The order of studies in the Middle Ages was more flexible than educational programs are now, depending on the interest of teachers and students, the availability of specialists in a given field, and so on. Ideal patterns for the student’s progress were set out by educational theorists, but such patterns were probably not often followed. Whereas we think, nowadays, of a child’s moving from the subject matter of the first grade to that of the second, then to that of the third, and so forth, medieval teachers worked like teachers in the American country schoolhouse, mixing up the studies of fifth grade and first and emphasizing pretty much whatever they pleased—logic at the expense of grammar or even arithmetic at the expense of language. Since we have no way of knowing how Chaucer’s teacher worked, we must describe not the education he got but the one the theorists of his age recommended—beginning with grammar.

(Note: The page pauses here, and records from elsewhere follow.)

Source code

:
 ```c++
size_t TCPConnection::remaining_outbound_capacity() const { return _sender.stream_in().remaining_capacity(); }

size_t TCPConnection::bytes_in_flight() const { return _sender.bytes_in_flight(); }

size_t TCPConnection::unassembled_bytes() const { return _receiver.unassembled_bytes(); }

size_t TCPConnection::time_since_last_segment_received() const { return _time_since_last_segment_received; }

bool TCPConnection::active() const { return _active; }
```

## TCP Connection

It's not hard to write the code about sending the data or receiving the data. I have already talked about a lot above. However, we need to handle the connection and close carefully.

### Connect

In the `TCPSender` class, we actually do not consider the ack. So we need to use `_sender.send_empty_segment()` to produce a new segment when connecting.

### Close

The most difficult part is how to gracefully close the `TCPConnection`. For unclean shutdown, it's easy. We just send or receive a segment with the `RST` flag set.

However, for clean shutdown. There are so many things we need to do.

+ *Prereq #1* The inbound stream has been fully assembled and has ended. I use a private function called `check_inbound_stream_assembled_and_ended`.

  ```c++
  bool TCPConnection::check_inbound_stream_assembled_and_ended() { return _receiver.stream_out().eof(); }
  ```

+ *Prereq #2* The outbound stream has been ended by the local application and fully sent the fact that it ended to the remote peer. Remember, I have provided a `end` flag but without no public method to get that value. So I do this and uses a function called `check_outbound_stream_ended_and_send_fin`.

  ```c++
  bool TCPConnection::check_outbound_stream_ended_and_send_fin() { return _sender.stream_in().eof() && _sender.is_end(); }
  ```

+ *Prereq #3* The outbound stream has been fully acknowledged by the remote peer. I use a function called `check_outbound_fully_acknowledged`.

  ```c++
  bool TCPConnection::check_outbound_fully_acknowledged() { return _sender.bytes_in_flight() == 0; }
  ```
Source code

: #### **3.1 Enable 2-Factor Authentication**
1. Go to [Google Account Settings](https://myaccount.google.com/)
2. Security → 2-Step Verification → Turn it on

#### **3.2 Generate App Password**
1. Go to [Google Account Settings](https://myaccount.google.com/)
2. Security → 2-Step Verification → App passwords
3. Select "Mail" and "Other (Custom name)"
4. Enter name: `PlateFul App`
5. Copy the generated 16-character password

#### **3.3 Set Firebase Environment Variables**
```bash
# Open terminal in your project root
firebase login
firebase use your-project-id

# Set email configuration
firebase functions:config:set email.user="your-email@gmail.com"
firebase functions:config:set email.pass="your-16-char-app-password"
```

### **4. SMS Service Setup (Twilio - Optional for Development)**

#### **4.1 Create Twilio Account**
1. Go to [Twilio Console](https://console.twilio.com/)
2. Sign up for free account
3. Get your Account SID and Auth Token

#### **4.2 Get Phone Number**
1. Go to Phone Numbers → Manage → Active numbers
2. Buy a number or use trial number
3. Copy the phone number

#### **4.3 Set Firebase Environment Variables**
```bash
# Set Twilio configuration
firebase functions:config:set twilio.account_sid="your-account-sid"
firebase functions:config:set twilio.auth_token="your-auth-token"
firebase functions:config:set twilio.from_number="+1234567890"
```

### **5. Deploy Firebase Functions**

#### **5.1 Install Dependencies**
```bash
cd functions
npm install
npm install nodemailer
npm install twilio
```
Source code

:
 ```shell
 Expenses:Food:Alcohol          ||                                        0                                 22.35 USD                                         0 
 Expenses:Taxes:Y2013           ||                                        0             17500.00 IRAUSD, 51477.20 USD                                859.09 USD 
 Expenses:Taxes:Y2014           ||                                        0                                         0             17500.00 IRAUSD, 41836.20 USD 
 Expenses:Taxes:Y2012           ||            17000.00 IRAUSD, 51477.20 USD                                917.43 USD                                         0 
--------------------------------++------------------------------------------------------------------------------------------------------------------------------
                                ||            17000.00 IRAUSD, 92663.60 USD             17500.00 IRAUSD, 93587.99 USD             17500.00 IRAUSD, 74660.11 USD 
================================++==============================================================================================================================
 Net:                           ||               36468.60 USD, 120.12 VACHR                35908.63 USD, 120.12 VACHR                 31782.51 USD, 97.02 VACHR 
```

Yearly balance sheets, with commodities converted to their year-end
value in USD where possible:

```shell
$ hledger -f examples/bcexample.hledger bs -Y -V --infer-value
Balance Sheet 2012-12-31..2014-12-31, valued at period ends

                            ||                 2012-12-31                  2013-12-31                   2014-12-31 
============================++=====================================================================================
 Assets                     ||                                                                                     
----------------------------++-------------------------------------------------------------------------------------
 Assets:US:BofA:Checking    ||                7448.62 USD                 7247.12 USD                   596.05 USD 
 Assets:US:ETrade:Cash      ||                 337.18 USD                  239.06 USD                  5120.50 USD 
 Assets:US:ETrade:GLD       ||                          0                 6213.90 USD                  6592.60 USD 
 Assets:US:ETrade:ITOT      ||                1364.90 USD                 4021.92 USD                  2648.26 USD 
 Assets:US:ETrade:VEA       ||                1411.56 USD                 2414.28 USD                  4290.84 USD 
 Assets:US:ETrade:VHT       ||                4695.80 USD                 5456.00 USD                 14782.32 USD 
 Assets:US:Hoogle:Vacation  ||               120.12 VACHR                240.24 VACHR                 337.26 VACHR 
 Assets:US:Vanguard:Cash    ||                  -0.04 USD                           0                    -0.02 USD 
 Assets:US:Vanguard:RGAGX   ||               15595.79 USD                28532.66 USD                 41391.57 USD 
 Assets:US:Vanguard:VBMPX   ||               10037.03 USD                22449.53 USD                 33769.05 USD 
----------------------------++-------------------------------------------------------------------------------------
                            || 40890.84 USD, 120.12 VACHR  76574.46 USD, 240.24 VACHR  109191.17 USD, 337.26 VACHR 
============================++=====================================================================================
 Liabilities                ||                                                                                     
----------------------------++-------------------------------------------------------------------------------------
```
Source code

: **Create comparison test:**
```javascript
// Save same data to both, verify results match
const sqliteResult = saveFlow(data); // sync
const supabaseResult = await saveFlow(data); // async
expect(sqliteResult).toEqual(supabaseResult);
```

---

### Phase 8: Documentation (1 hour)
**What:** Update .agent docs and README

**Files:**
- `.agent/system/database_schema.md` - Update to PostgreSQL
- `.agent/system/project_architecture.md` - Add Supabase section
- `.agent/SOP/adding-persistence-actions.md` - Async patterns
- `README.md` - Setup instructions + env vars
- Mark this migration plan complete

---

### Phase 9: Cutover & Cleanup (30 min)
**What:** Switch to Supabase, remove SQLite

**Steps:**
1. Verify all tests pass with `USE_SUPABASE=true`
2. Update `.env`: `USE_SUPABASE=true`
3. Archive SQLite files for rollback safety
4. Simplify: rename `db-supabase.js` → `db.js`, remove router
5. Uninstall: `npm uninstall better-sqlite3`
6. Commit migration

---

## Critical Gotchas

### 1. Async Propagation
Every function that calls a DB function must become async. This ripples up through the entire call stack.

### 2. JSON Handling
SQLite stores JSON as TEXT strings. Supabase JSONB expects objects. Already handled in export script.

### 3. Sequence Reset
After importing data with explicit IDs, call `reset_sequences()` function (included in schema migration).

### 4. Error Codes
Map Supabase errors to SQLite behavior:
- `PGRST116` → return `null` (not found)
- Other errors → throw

Having learned the basics of reading and writing at his school in Southampton, Chaucer moved on, in his London school, to more complicated segments of “grammar,” that is, the branch of the trivium which had to do with understanding letters (or grammata)—everything from how to make an “A
” to how to interpret Christian four-level allegory. The parts of speech he learned out of Aelius Donatus’s Eight Parts of Speech, which schoolboys called their Donat, their “given.” It was a book of questions and answers on Latin grammar, a little catechism that ran to what would now be about ten printed pages. It was studied in both prose and rhymed versions and cost about threepence. He then moved on to a collection of alphabetically arranged adages and proverbs attributed to Dionysius Cato—a writer repeatedly mentioned in Chaucer’s poetry. He went next, if his teachers followed the advice of the best educational theorists, to more advanced grammatical problems (shading toward logical problems) with the shorter and longer works of Priscian, where he encountered some ten thousand lines of quotation from the Roman classics—many of which Chaucer would incorporate into his own work years later. Sometime after this, Chaucer read Ovid’s Metamorphoses, the wellspring of stories for all medieval poets.